In 2016, the Australian government released, for research purposes, an extract of public health insurance data, comprising the 30-year billing history of ten percent of the population, with medical providers and patients purportedly de-identified. Melbourne University researcher Dr Vanessa Teague and her colleagues famously found quite quickly that many of the providers were readily re-identified.  The dataset was withdrawn, though not before many hundreds of copies were downloaded from the government website.  

The government’s responses to the re-identification work were emphatic but sadly not positive.  For one thing, legislation was written to criminalize the re-identification of ostensibly ‘anonymised’ data, which would frustrate work such as Teague’s regardless of its probative value to ongoing privacy engineering (the bill has yet to be passed).
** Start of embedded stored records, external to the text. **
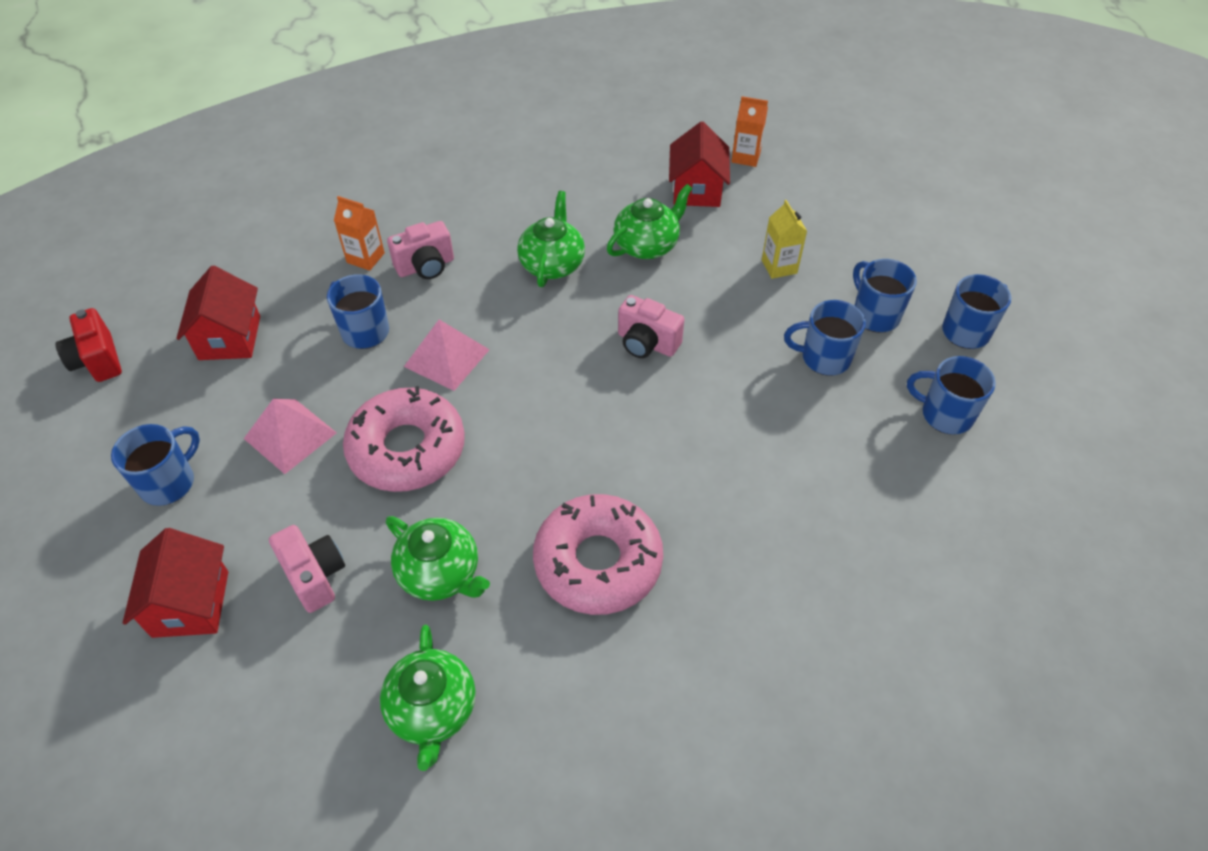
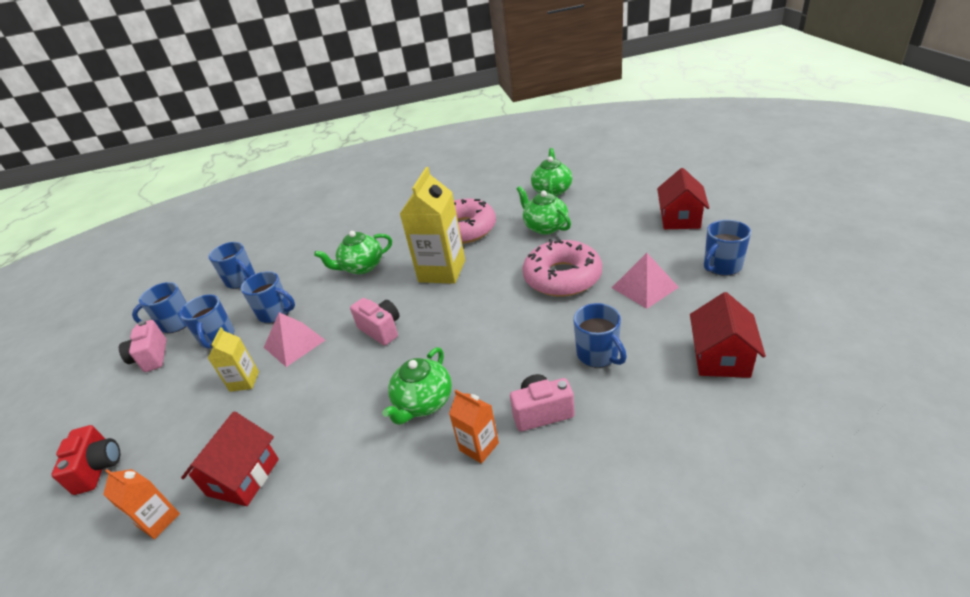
camera: 160 degrees left, 15 degrees down
(98, 360) = (839, 347): red camera -> red camera (99, 468)
(315, 576) = (613, 227): pink camera -> pink camera (151, 357)
(365, 258) = (604, 429): orange carton -> orange carton (479, 446)
(447, 358) = (530, 329): pink pyramid -> pink pyramid (294, 343)
(602, 452) = (442, 271): none -> yellow carton
(647, 245) = (332, 413): green teapot -> green teapot (362, 267)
For another, the Department of Health insisted that no patient information had been compromised.  That was then. 

It seems less ironic than inevitable that in fact the patients’ anonymity was not to be taken as read.  In follow-up work released today, Teague, with Dr Chris Culnane and Dr Ben Rubinstein, have shown how patients in that data release may indeed be re-identified. 

The ability to re-identify patients from this sort of Open Data release is frankly catastrophic.  The release of imperfectly de-identified healthcare data poses real dangers to patients with socially difficult conditions.  This is surely well understood.  What we now need to contend with is the question of whether Open Data practices like this deliver benefits that justify the privacy risks.  That’s going to be a trick debate, for the belief in data science is bordering on religious.  

It beggars belief that any government official would promise "anonymity" any more. These promises just cannot be kept. 

Re-identification has become a professional sport.  Researchers are constantly finding artful new ways to triangulate individuals’ identities, drawing on diverse public information, ranging from genealogical databases to social media photos.  But it seems that no matter how many times privacy advocates warn against these dangers, the Open Data juggernaut just rolls on.  Concerns are often dismissed as academic, or being trivial compared with the supposed fruits of research conducted on census data, Medicare records and the like. 

In "Health Data in an Open World (PDF)" Teague et al warn (not for the first time) that "there is a misconception that [protecting the privacy of individuals in these datasets] is either a solved problem, or an easy problem to solve” (p2). They go on to stress “there is no good solution for publishing sensitive unit-record level data that protects privacy without substantially degrading the usefulness of the data" (p3). 

What is the cost-benefit of the research done on these data releases? Statisticians and data scientists say their work informs government policy, but is that really true? Let’s face it.  "Evidence based policy" has become quite a joke in Western democracies. There are umpteen really big public interest issues where science and evidence are not influencing policy settings at all.  So I am afraid statisticians need to be more modest about the practical importance of their findings when they mount bland “balance” arguments that the benefits outweigh the risks to privacy. 

If there is a balance to be struck, then the standard way to make the calculation is a Privacy Impact Assessment (PIA). This can formally assess the risk of “de-identified” data being re-identified. And if it can be, a PIA can offer other, layered protections to protect privacy. 

So where are all the PIAs?  

Open Data is almost a religion. Where is the evidence that evidence-based policy making really works?  

I was a scientist and I remain a whole-hearted supporter of publicly funded research. But science must be done with honest appraisal of the risks. It is high time for government officials to revisit their pat assertions of privacy and security. If the public loses confidence in the health system's privacy protection, then some people with socially problematic conditions might simply withdraw from treatment, or hold back vital details when they engage with healthcare providers. In turn, that would clearly damage the purported value of the data being collected and shared. 

Big Data-driven research on massive public data sets just seems a little too easy to me.  We need to discuss alternatives to Open Data bulk releases.  One option is to confine extracted research data to secure virtual data rooms, and grant access only to specially authorised researchers. These people would be closely monitored and audited; they would comprise a small set of researchers; their access would be subject to legally enforceable terms & conditions. 

There are compromises we all need to make in research on human beings.  Let’s be scientific about science-based policy.  Let’s rigorously test our faith in Open Data, and let’s please stop taking “de-identification” for granted.  It’s really something of a magic spell.